WAM, SWAN and WAVEWATCH III^® were implemented to the Finnish archipelago with a 0.1 nmi grid. A comparison with coastal wave buoy observations showed that the models agreed on the significant wave height, with biases and root-mean-square-errors (RMSE) differing at most 0.06 m. In a general sense, WAM propagated most long wave energy into the archipelago, while SWAN generated the highest local waves. The performance of WAVEWATCH III was wind direction dependent. The model tendencies caused them to disagree on the peak period near the coast, with differences in mean values being up to 1.4 s. The large scatter (RMSE>2 s) inside the archipelago was mostly explained by the ill-defined nature of the parameter in more complex wave conditions. The mean period had less scatter (RMSE<1.5 s), but changes in the upper integration frequency from 0.6 Hz to 1 Hz affected the bias by roughly 1 s in all models. WAM and WAVEWATCH III underestimated the high-frequency wave energy for certain wind directions, possibly because of a too small friction velocity. A wind forcing taken every 3 h from a 7.4 km operational atmospheric model was found to be sufficient to force the high-resolution wave models.

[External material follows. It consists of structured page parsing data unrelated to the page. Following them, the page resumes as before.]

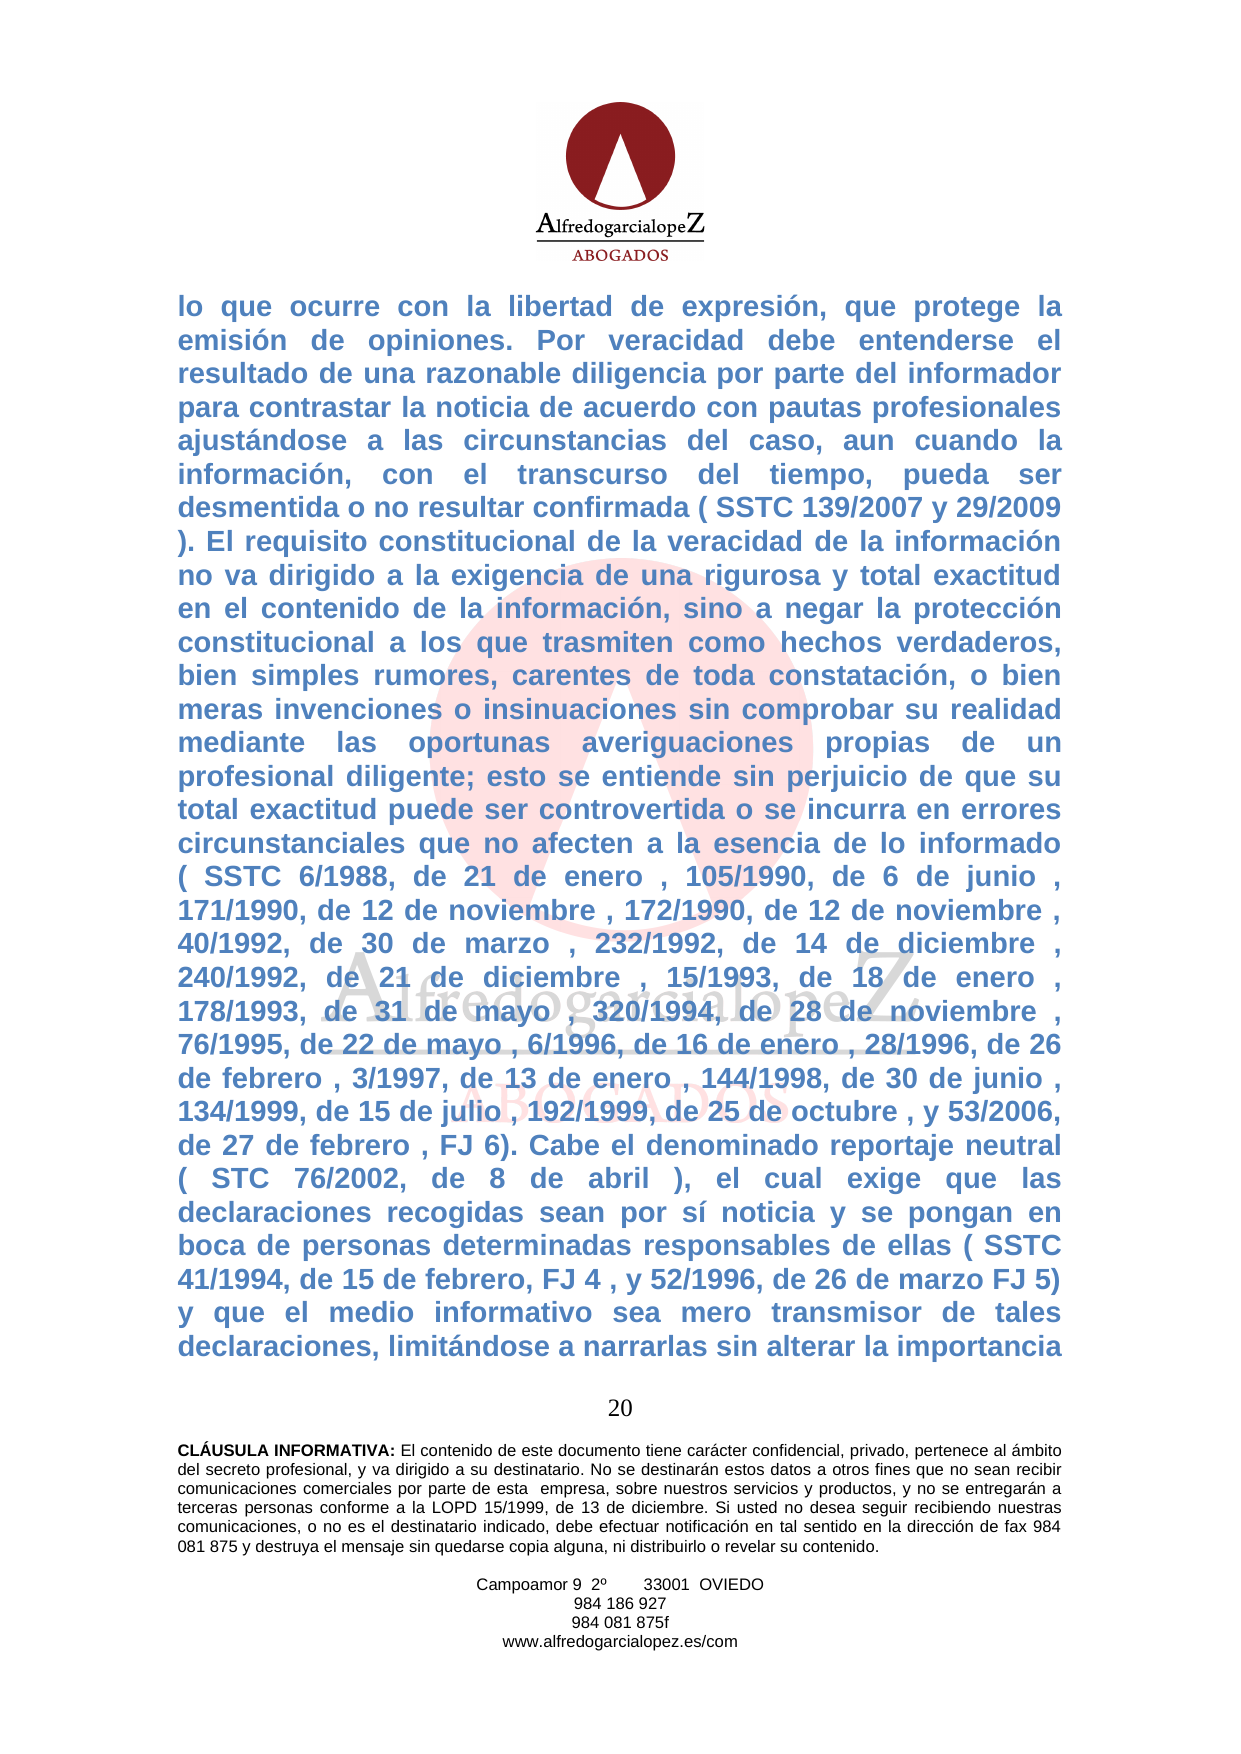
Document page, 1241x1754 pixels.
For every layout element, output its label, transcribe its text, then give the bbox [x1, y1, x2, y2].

text 3º) La libertad de información, dado su objeto de puesta en conocimiento de hechos, cuando comporta la transmisión de noticias que redundan en descrédito de la persona, para que pueda prevalecer sobre el derecho al honor exige que la información cumpla el requisito de la veracidad, a diferencia de lo que ocurre con la libertad de expresión, que protege la emisión de opiniones. Por veracidad debe entenderse el resultado de una razonable diligencia por parte del informador para contrastar la noticia de acuerdo con pautas profesionales ajustándose a las circunstancias del caso, aun cuando la información, con el transcurso del tiempo, pueda ser desmentida o no resultar confirmada ( SSTC 139/2007 y 29/2009 ). El requisito constitucional de la veracidad de la información no va dirigido a la exigencia de una rigurosa y total exactitud en el contenido de la información, sino a negar la protección constitucional a los que trasmiten como hechos verdaderos, bien simples rumores, carentes de toda constatación, o bien meras invenciones o insinuaciones sin comprobar su realidad mediante las oportunas averiguaciones propias de un profesional diligente; esto se entiende sin perjuicio de que su total exactitud puede ser controvertida o se incurra en errores circunstanciales que no afecten a la esencia de lo informado ( SSTC 6/1988, de 21 de enero , 105/1990, de 6 de junio , 171/1990, de 12 de noviembre , 172/1990, de 12 de noviembre , 40/1992, de 30 de marzo , 232/1992, de 14 de diciembre , 240/1992, de 21 de diciembre , 15/1993, de 18 de enero , 178/1993, de 31 de mayo , 320/1994, de 28 de noviembre , 76/1995, de 22 de mayo , 6/1996, de 16 de enero , 28/1996, de 26 de febrero , 3/1997, de 13 de enero , 144/1998, de 30 de junio , 134/1999, de 15 de julio , 192/1999, de 25 de octubre , y 53/2006, de 27 de febrero , FJ 6). Cabe el denominado reportaje neutral ( STC 76/2002, de 8 de abril ), el cual exige que las declaraciones recogidas sean por sí noticia y se pongan en boca de personas determinadas responsables de ellas ( SSTC 41/1994, de 15 de febrero, FJ 4 , y 52/1996, de 26 de marzo FJ 5) y que el medio informativo sea mero transmisor de tales declaraciones, limitándose a narrarlas sin alterar la importancia que tengan en el conjunto de la noticia ( STC 41/1994, de 15 de febrero , FJ 4) ni reelaborarlas ( STC 144/1998, de 30 de junio , FJ 5) o provocarlas ( STC 6/1996, de 16 de enero ); en este caso la veracidad exigible se limita a la verdad objetiva de la existencia de la declaración, quedando el medio exonerado de responsabilidad respecto de su contenido ( STC 232/1993, de 12 de julio , FJ 3). [177, 289, 1063, 1362]
picture [535, 102, 705, 261]
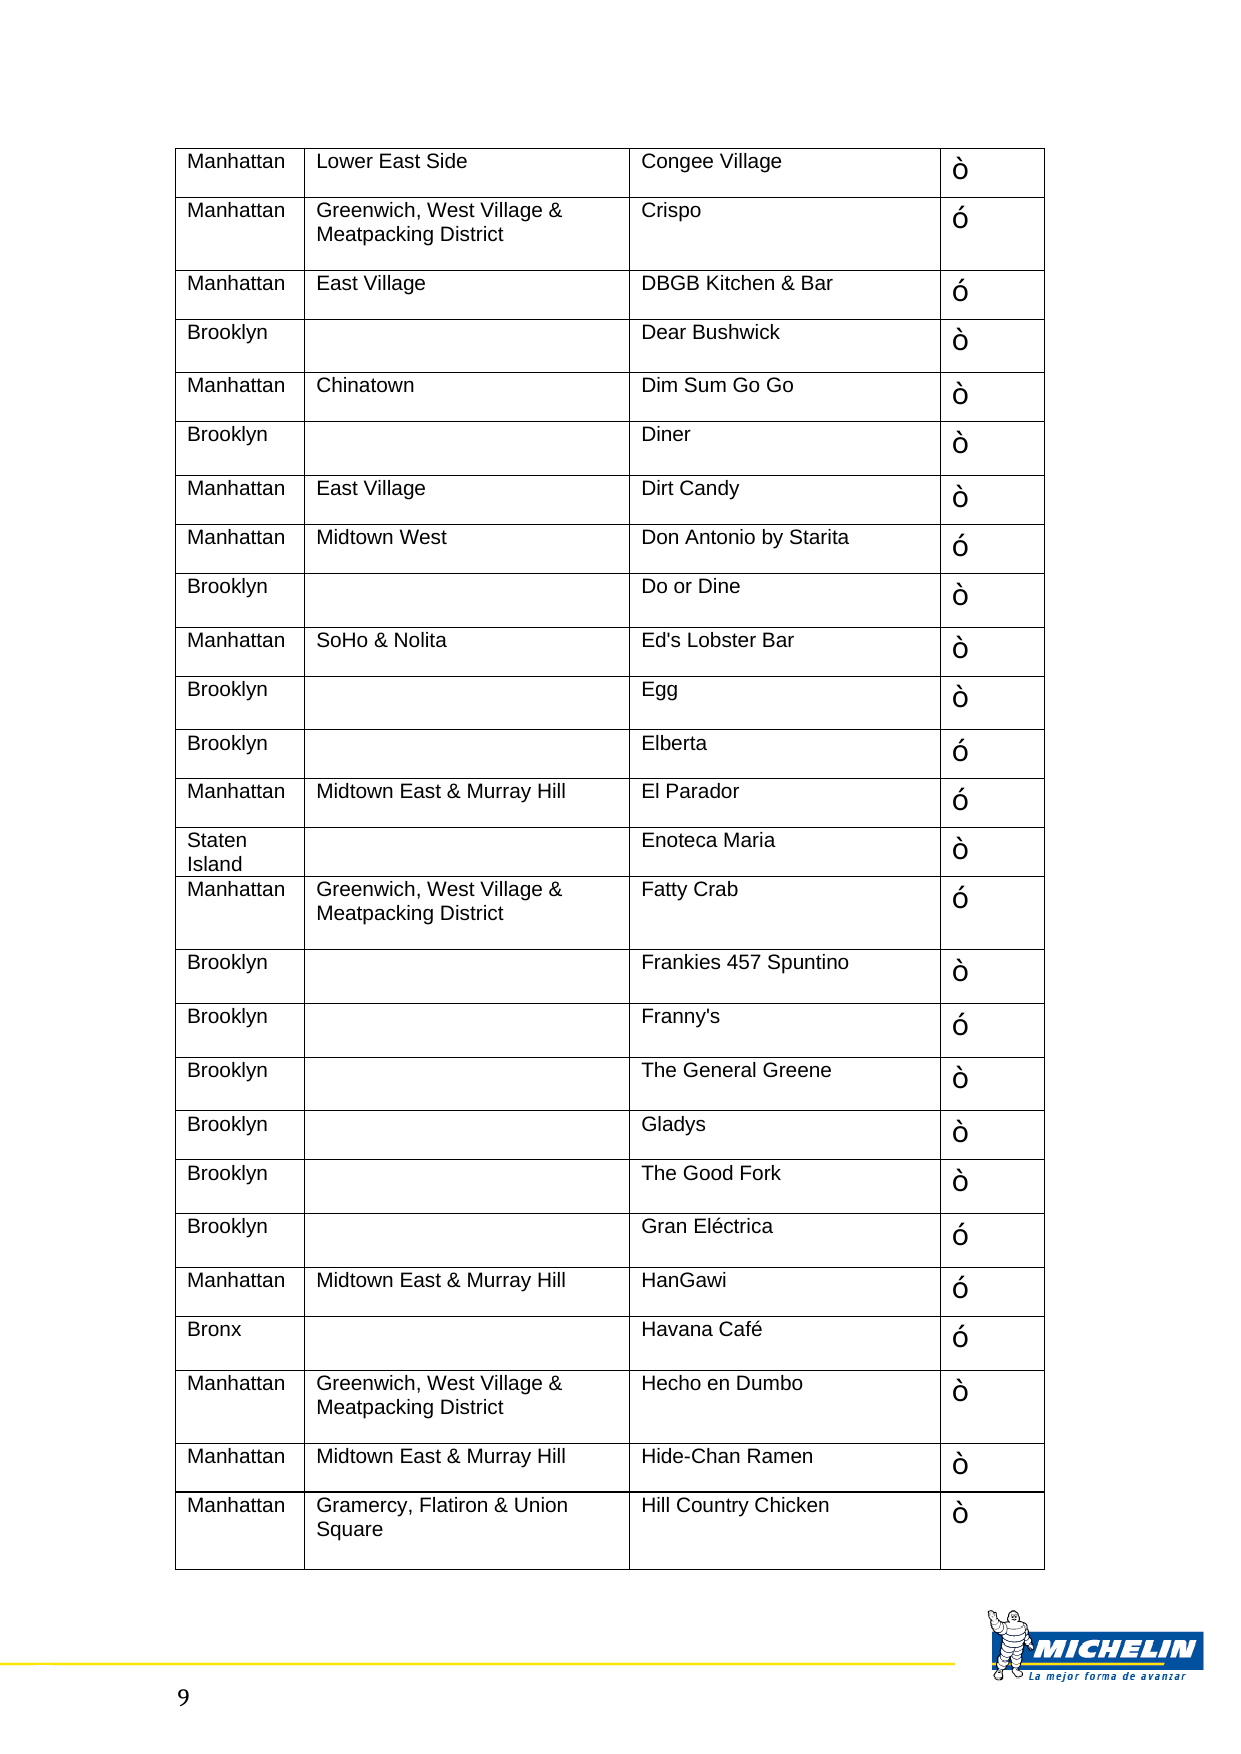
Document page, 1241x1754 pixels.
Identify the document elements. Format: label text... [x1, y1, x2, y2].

table_cell Dear Bushwick [630, 320, 940, 372]
table_cell [305, 1058, 629, 1110]
table_cell Frankies 457 Spuntino [630, 950, 940, 1003]
table_cell Franny's [630, 1004, 940, 1057]
table_cell [305, 950, 629, 1003]
table_cell ò [941, 677, 1044, 729]
table_cell Manhattan [176, 1268, 304, 1316]
table_cell Staten Island [176, 828, 304, 876]
table_cell The General Greene [630, 1058, 940, 1110]
table_cell Manhattan [176, 1493, 304, 1569]
table_cell ó [941, 1268, 1044, 1316]
table_cell Hill Country Chicken [630, 1493, 940, 1569]
table_cell Diner [630, 422, 940, 475]
table_cell ò [941, 1444, 1044, 1491]
table_cell Brooklyn [176, 1160, 304, 1213]
table_cell ó [941, 271, 1044, 318]
table_cell Manhattan [176, 198, 304, 269]
table_cell Manhattan [176, 271, 304, 318]
table_cell ó [941, 198, 1044, 269]
picture [0, 1610, 1240, 1748]
table_cell [305, 677, 629, 729]
table_cell Crispo [630, 198, 940, 269]
table_cell Gramercy, Flatiron & Union Square [305, 1493, 629, 1569]
table_cell ò [941, 1493, 1044, 1569]
table_cell [305, 1111, 629, 1159]
table_cell Manhattan [176, 149, 304, 197]
table_cell HanGawi [630, 1268, 940, 1316]
table_cell Elberta [630, 730, 940, 778]
table_cell ò [941, 1160, 1044, 1213]
table_cell [305, 828, 629, 876]
table_cell SoHo & Nolita [305, 628, 629, 676]
table_cell ò [941, 476, 1044, 524]
table_cell Greenwich, West Village & Meatpacking District [305, 877, 629, 949]
table_cell Midtown West [305, 525, 629, 573]
table_cell [305, 1004, 629, 1057]
table_cell Manhattan [176, 877, 304, 949]
table_cell Midtown East & Murray Hill [305, 779, 629, 827]
table_cell [305, 730, 629, 778]
table_cell Brooklyn [176, 1058, 304, 1110]
table_cell Congee Village [630, 149, 940, 197]
table_cell ó [941, 730, 1044, 778]
table_cell [305, 574, 629, 627]
table_cell Manhattan [176, 779, 304, 827]
table_cell ò [941, 1371, 1044, 1442]
table_cell [305, 1317, 629, 1369]
table_cell Lower East Side [305, 149, 629, 197]
table_cell Brooklyn [176, 950, 304, 1003]
table_cell Dirt Candy [630, 476, 940, 524]
table_cell Greenwich, West Village & Meatpacking District [305, 198, 629, 269]
table_cell ó [941, 1214, 1044, 1267]
table_cell Manhattan [176, 525, 304, 573]
table_cell ò [941, 1111, 1044, 1159]
table_cell Fatty Crab [630, 877, 940, 949]
table_cell Brooklyn [176, 320, 304, 372]
table_cell Chinatown [305, 373, 629, 421]
table_cell ó [941, 1004, 1044, 1057]
table_cell Manhattan [176, 476, 304, 524]
table_cell Midtown East & Murray Hill [305, 1268, 629, 1316]
table_cell Brooklyn [176, 677, 304, 729]
table_cell Brooklyn [176, 1004, 304, 1057]
table_cell [305, 1160, 629, 1213]
table_cell ò [941, 574, 1044, 627]
table_cell Brooklyn [176, 574, 304, 627]
table_cell Bronx [176, 1317, 304, 1369]
table_cell El Parador [630, 779, 940, 827]
table_cell East Village [305, 271, 629, 318]
table_cell [305, 422, 629, 475]
table_cell Egg [630, 677, 940, 729]
table_cell Gladys [630, 1111, 940, 1159]
table_cell Manhattan [176, 1371, 304, 1442]
table_cell Don Antonio by Starita [630, 525, 940, 573]
table_cell Ed's Lobster Bar [630, 628, 940, 676]
table_cell ò [941, 828, 1044, 876]
table_cell Do or Dine [630, 574, 940, 627]
table_cell ò [941, 373, 1044, 421]
table_cell Havana Café [630, 1317, 940, 1369]
table_cell Hide-Chan Ramen [630, 1444, 940, 1491]
table_cell ó [941, 525, 1044, 573]
table_cell Manhattan [176, 373, 304, 421]
table_cell ó [941, 877, 1044, 949]
table_cell Brooklyn [176, 730, 304, 778]
table_cell Brooklyn [176, 422, 304, 475]
table_cell ò [941, 950, 1044, 1003]
table_cell The Good Fork [630, 1160, 940, 1213]
table_cell Manhattan [176, 1444, 304, 1491]
table_cell ò [941, 422, 1044, 475]
table_cell Hecho en Dumbo [630, 1371, 940, 1442]
table_cell Manhattan [176, 628, 304, 676]
table_cell [305, 320, 629, 372]
table_cell Brooklyn [176, 1214, 304, 1267]
table_cell East Village [305, 476, 629, 524]
table_cell ó [941, 779, 1044, 827]
table_cell Enoteca Maria [630, 828, 940, 876]
table_cell ó [941, 1317, 1044, 1369]
table_cell Gran Eléctrica [630, 1214, 940, 1267]
table_cell ò [941, 1058, 1044, 1110]
table_cell Midtown East & Murray Hill [305, 1444, 629, 1491]
table_cell Greenwich, West Village & Meatpacking District [305, 1371, 629, 1442]
table_cell Brooklyn [176, 1111, 304, 1159]
table_cell ò [941, 320, 1044, 372]
table_cell ò [941, 628, 1044, 676]
table_cell Dim Sum Go Go [630, 373, 940, 421]
table_cell ò [941, 149, 1044, 197]
table_cell [305, 1214, 629, 1267]
table_cell DBGB Kitchen & Bar [630, 271, 940, 318]
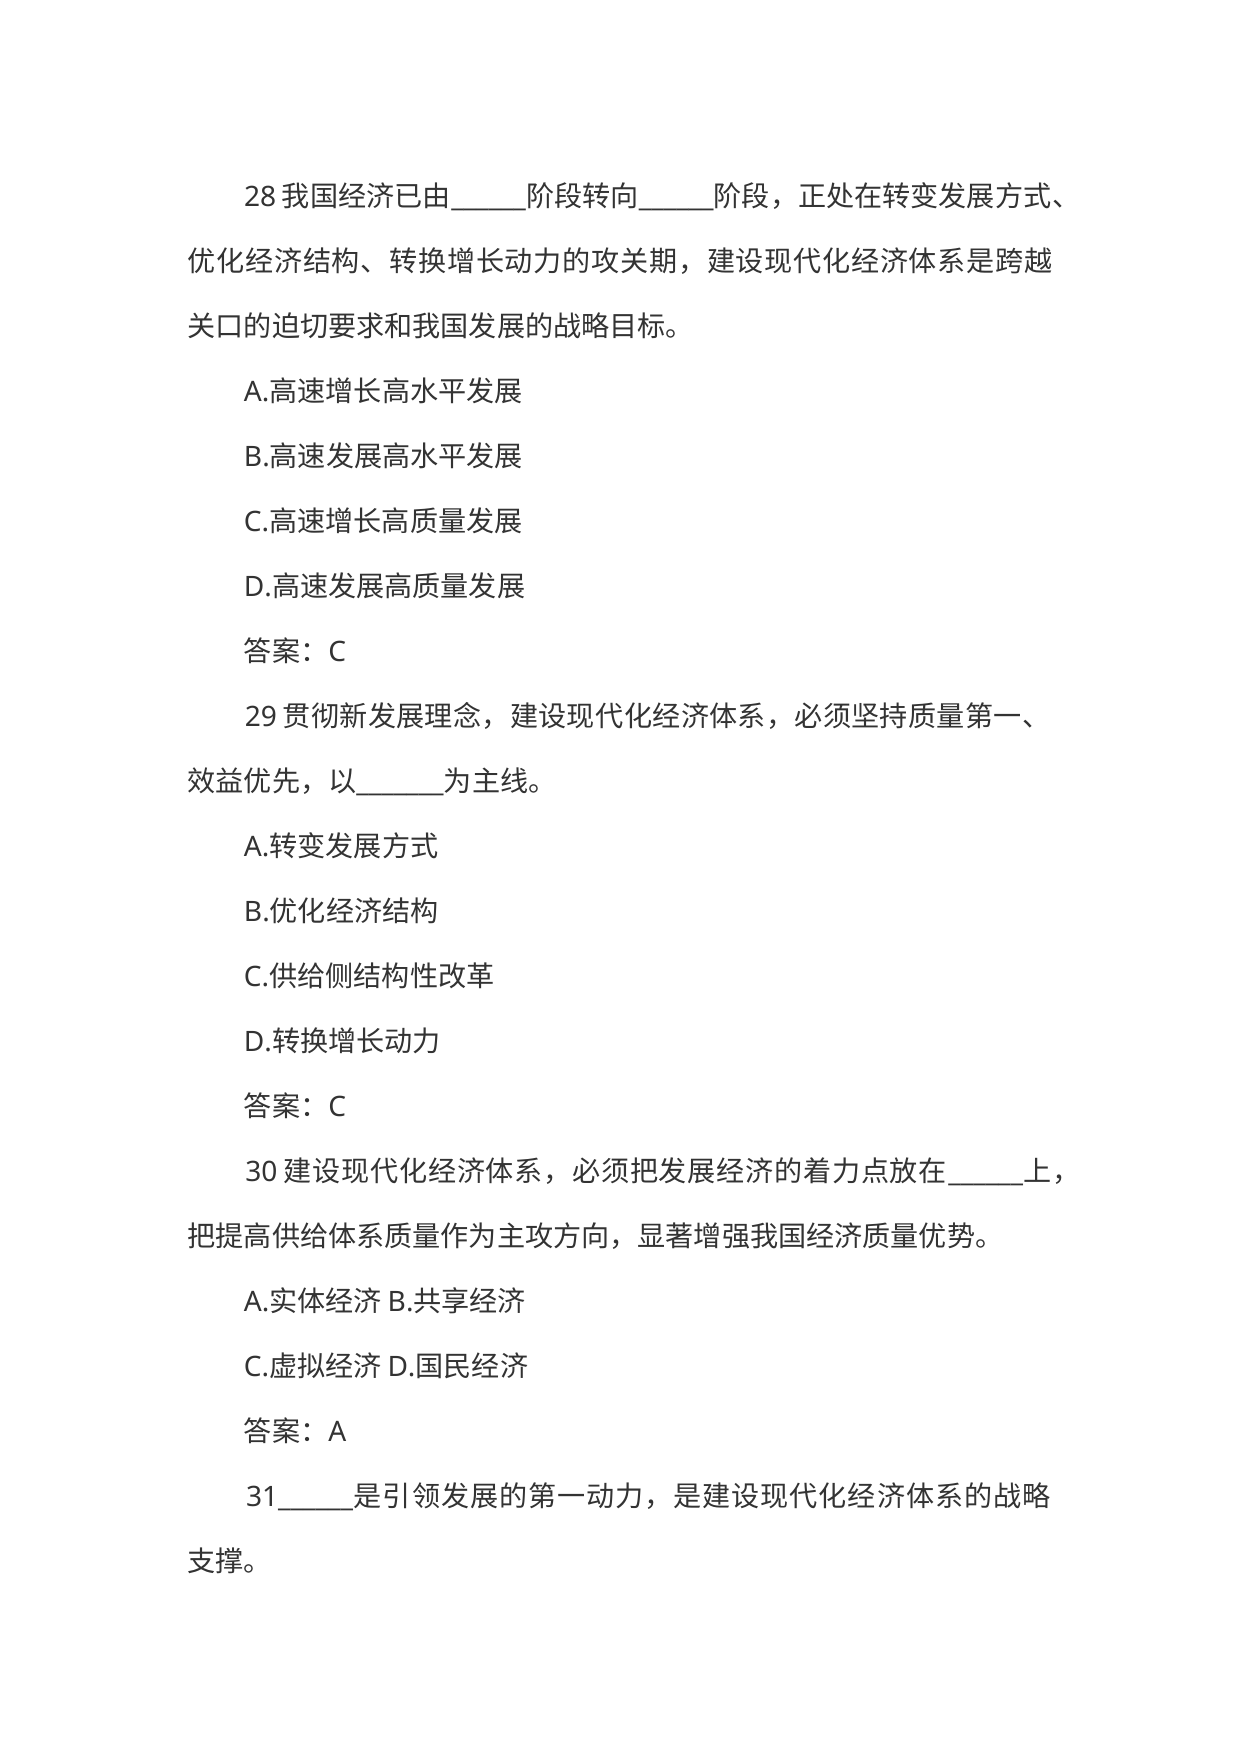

WAM，天鹅WAVEWATCH III ^®在0.1 nmi网格的芬兰群岛实施。与沿海海浪浮标观测值的比较表明，这些模型在有效海浪高度上一致，偏差和均方根误差（RMSE）的差异最大为0.06 m。从一般意义上讲，WAM将最长的波浪能量传播到群岛，而SWAN产生最高的本地波浪。WAVEWATCH III的性能取决于风向。模型趋势使他们在海岸附近的高峰时段上意见不一致，平均值差异最大为1.4 s。群岛内部较大的散射（RMSE> 2 s）主要是由于在更复杂的波浪条件下参数的不确定性造成的。平均周期的散布较少（RMSE <1.5 s），但较高的积分频率从0开始发生变化。在所有型号中，6 Hz至1 Hz都会影响偏置大约1 s。WAM和WAVEWATCH III低估了某些风向的高频波能量，这可能是因为摩擦速度太小了。发现从7.4 km的大气模型中每3小时进行一次强风吹扫就足以迫使高分辨率波浪模型产生作用。